→ WHAT THE EXERCISE ASKS:
Having read the entries, repeat all of them exactly.
*** Opening of EXTRACTED MATERIAL ***
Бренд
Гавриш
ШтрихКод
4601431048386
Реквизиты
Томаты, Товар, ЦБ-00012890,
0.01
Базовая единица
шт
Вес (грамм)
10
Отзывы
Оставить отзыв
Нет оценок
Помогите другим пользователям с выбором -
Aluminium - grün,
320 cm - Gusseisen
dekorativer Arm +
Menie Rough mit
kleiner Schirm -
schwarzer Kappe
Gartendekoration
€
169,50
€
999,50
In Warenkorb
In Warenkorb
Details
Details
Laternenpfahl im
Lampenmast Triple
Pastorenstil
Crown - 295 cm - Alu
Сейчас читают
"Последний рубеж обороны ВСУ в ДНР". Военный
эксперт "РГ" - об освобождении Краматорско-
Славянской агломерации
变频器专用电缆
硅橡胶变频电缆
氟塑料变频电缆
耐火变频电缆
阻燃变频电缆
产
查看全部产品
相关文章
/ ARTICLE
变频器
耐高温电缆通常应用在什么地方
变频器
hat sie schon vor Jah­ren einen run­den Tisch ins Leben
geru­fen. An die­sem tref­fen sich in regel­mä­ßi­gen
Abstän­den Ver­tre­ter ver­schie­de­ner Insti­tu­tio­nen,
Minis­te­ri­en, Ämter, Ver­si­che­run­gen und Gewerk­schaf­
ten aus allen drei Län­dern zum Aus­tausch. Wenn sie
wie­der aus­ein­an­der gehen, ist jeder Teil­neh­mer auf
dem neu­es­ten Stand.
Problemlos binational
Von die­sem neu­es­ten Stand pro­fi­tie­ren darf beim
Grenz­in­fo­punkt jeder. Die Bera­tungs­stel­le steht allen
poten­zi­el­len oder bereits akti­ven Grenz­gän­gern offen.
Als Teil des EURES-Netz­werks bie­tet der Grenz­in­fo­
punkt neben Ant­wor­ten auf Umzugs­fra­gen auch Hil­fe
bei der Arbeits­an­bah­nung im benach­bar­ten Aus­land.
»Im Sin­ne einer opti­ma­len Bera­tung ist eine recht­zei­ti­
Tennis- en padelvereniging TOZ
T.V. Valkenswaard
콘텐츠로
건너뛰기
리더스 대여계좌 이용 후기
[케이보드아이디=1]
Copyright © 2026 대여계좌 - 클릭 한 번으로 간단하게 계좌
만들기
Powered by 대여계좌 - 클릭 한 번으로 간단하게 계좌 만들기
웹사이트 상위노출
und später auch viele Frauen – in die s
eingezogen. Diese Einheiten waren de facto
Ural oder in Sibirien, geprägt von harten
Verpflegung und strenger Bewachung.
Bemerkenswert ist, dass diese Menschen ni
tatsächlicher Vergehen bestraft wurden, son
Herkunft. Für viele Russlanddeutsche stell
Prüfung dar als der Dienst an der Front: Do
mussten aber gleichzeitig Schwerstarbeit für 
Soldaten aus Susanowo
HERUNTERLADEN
*** Close of EXTRACTED MATERIAL ***
→ RESPONSE TO THE TASK:
Бренд
Гавриш
ШтрихКод
4601431048386
Реквизиты
Томаты, Товар, ЦБ-00012890,
0.01
Базовая единица
шт
Вес (грамм)
10
Отзывы
Оставить отзыв
Нет оценок
Помогите другим пользователям с выбором -
Aluminium - grün,
320 cm - Gusseisen
dekorativer Arm +
Menie Rough mit
kleiner Schirm -
schwarzer Kappe
Gartendekoration
€
169,50
€
999,50
In Warenkorb
In Warenkorb
Details
Details
Laternenpfahl im
Lampenmast Triple
Pastorenstil
Crown - 295 cm - Alu
Сейчас читают
"Последний рубеж обороны ВСУ в ДНР". Военный
эксперт "РГ" - об освобождении Краматорско-
Славянской агломерации
变频器专用电缆
硅橡胶变频电缆
氟塑料变频电缆
耐火变频电缆
阻燃变频电缆
产
查看全部产品
相关文章
/ ARTICLE
变频器
耐高温电缆通常应用在什么地方
变频器
hat sie schon vor Jah­ren einen run­den Tisch ins Leben
geru­fen. An die­sem tref­fen sich in regel­mä­ßi­gen
Abstän­den Ver­tre­ter ver­schie­de­ner Insti­tu­tio­nen,
Minis­te­ri­en, Ämter, Ver­si­che­run­gen und Gewerk­schaf­
ten aus allen drei Län­dern zum Aus­tausch. Wenn sie
wie­der aus­ein­an­der gehen, ist jeder Teil­neh­mer auf
dem neu­es­ten Stand.
Problemlos binational
Von die­sem neu­es­ten Stand pro­fi­tie­ren darf beim
Grenz­in­fo­punkt jeder. Die Bera­tungs­stel­le steht allen
poten­zi­el­len oder bereits akti­ven Grenz­gän­gern offen.
Als Teil des EURES-Netz­werks bie­tet der Grenz­in­fo­
punkt neben Ant­wor­ten auf Umzugs­fra­gen auch Hil­fe
bei der Arbeits­an­bah­nung im benach­bar­ten Aus­land.
»Im Sin­ne einer opti­ma­len Bera­tung ist eine recht­zei­ti­
Tennis- en padelvereniging TOZ
T.V. Valkenswaard
콘텐츠로
건너뛰기
리더스 대여계좌 이용 후기
[케이보드아이디=1]
Copyright © 2026 대여계좌 - 클릭 한 번으로 간단하게 계좌
만들기
Powered by 대여계좌 - 클릭 한 번으로 간단하게 계좌 만들기
웹사이트 상위노출
und später auch viele Frauen – in die s
eingezogen. Diese Einheiten waren de facto
Ural oder in Sibirien, geprägt von harten
Verpflegung und strenger Bewachung.
Bemerkenswert ist, dass diese Menschen ni
tatsächlicher Vergehen bestraft wurden, son
Herkunft. Für viele Russlanddeutsche stell
Prüfung dar als der Dienst an der Front: Do
mussten aber gleichzeitig Schwerstarbeit für 
Soldaten aus Susanowo
HERUNTERLADEN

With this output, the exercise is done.